**Collected data:**
▶

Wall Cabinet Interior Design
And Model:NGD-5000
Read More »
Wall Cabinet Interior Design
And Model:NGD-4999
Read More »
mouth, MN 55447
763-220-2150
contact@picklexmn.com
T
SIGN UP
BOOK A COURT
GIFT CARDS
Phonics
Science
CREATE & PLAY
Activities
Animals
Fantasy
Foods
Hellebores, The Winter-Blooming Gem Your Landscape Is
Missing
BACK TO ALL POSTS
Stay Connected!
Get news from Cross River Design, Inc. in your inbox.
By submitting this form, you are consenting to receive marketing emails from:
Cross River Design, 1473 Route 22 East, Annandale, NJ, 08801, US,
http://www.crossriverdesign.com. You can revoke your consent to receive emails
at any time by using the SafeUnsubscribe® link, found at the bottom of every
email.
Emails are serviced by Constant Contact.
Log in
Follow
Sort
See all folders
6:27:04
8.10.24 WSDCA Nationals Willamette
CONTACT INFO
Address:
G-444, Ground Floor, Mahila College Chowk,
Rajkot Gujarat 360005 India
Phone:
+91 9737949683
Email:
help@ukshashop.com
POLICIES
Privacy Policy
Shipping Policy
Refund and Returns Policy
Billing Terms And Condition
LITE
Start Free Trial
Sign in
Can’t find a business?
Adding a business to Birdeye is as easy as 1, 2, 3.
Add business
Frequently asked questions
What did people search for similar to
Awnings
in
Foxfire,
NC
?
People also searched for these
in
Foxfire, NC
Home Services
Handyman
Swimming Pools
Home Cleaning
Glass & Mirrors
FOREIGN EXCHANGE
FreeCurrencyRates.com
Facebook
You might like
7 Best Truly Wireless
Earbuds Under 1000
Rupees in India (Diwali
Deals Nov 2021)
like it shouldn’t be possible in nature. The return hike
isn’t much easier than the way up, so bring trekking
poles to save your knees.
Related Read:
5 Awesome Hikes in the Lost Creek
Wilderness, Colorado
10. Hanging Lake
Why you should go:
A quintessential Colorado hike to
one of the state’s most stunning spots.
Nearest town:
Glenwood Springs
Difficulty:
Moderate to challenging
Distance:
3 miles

◀

**Exercise:** The lines to show are those in the data above that include "India".

**Solution for this problem:**
Rajkot Gujarat 360005 India
Rupees in India (Diwali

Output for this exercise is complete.